Carabinieri
Carabinieri (foto dal web)

È stato arrestato oggi il presunto colpevole dell’omicidio del pittore romano Umberto Ranieri, morto lo scorso 17 marzo dopo essere stato colpito con un pugno in pieno volto.

Svolta nelle indagini sulla morte del pittore Umberto Ranieri, in arte Nniet Brovdi, ucciso lo scorso 17 marzo colpito da un pugno sferratogli in pieno volto. Stamane i carabinieri che stanno indagando sul caso hanno fermato ed arrestato un giovane 18enne che è stato trasferito nel carcere romano di Regina Coeli con l’accusa di omicidio preterintenzionale.
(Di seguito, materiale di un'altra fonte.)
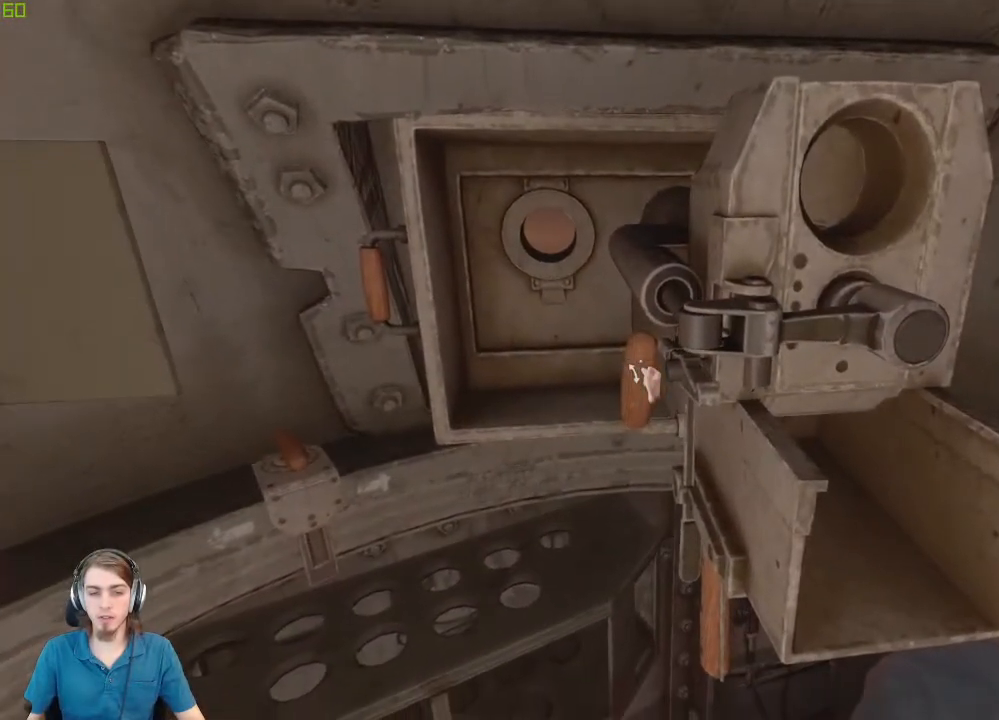
{"keys": [], "mouse": [], "events": []}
A permettere ai militari dell’Arma di arrivare a quello che sembrerebbe essere il presunto assassino di Ranieri sarebbero stati dei semi di girasole rinvenuti dai carabinieri sul luogo dell’omicidio.
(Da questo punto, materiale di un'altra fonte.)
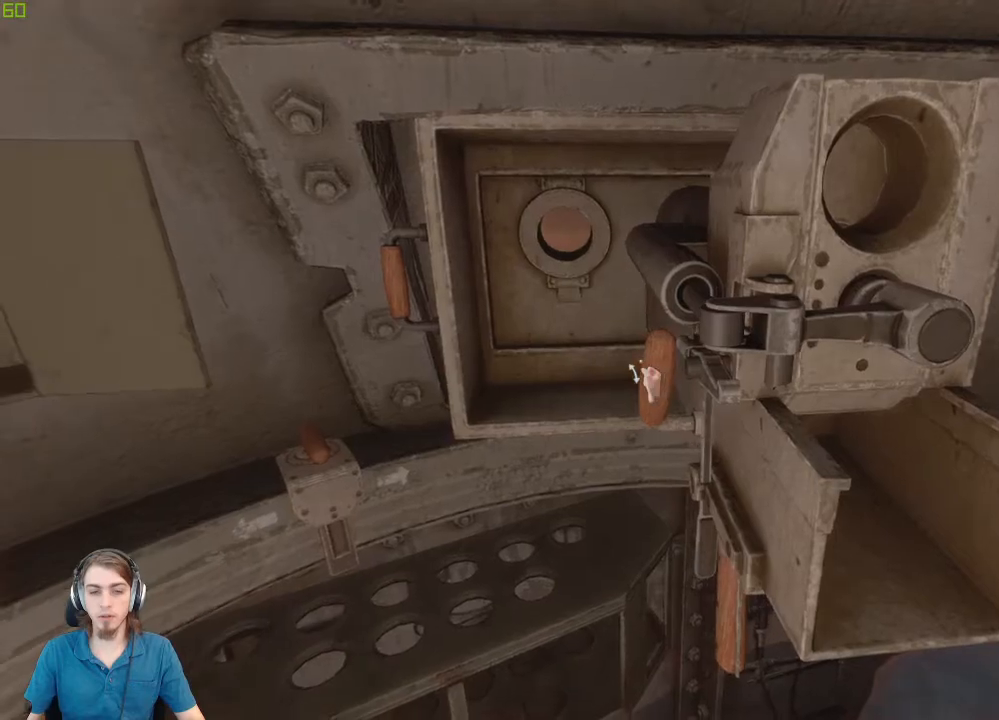
{"keys": [], "mouse": [], "events": []}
Omicidio del pittore romano: i carabinieri arrestano un 18enne

È stato fermato dai carabinieri di Roma quello che sembrerebbe essere l’autore materiale dell’omicidio di Umberto Ranieri. Il pittore, in arte Nniet Brovdi, era morto dopo essere stato colpito da un pugno in pieno volto sferratogli nel corso di una lite consumatasi Largo Preneste il 17 marzo scorso. Secondo quanto riportato dalla redazione dell’agenzia di stampa AdnKronos, le indagini svolte dai militari dell’Arma del Nucleo Operativo della Compagnia di Roma Casilina hanno portato all’arresto di un 18enne di origini tunisine nato a Roma, che pochi giorni fa, dopo essere diventato maggiorenne, aveva ottenuto la cittadinanza italiana. I carabinieri sono arrivati al 18enne dopo aver rinvenuto sulla scena dei semi di girasole che erano venduti solo da un commerciante della zona e anche grazie alla visione dei video registrati dalle telecamere di sorveglianza. Secondo la ricostruzione degli inquirenti Ranieri avrebbe chiesto ad alcuni ragazzi, che stavano consumando una bustina di semi di girasole, di non sporcare e da questa richiesta sarebbe scaturita la lite culminata con un pugno che ha fatto battere la testa a terra all’artista romano, deceduto poco dopo in ospedale. Dopo l’accurata fase investigativa, concentratasi sul 18enne, la fidanzata e l’amica di quest’ultima grazie anche ad una approfondita analisi di social media intelligence, stamane, mercoledì 26 giugno, i carabinieri hanno arrestato il ragazzo che è stato accompagnato nel carcere di Regina Coeli con l’accusa di omicidio preterintenzionale.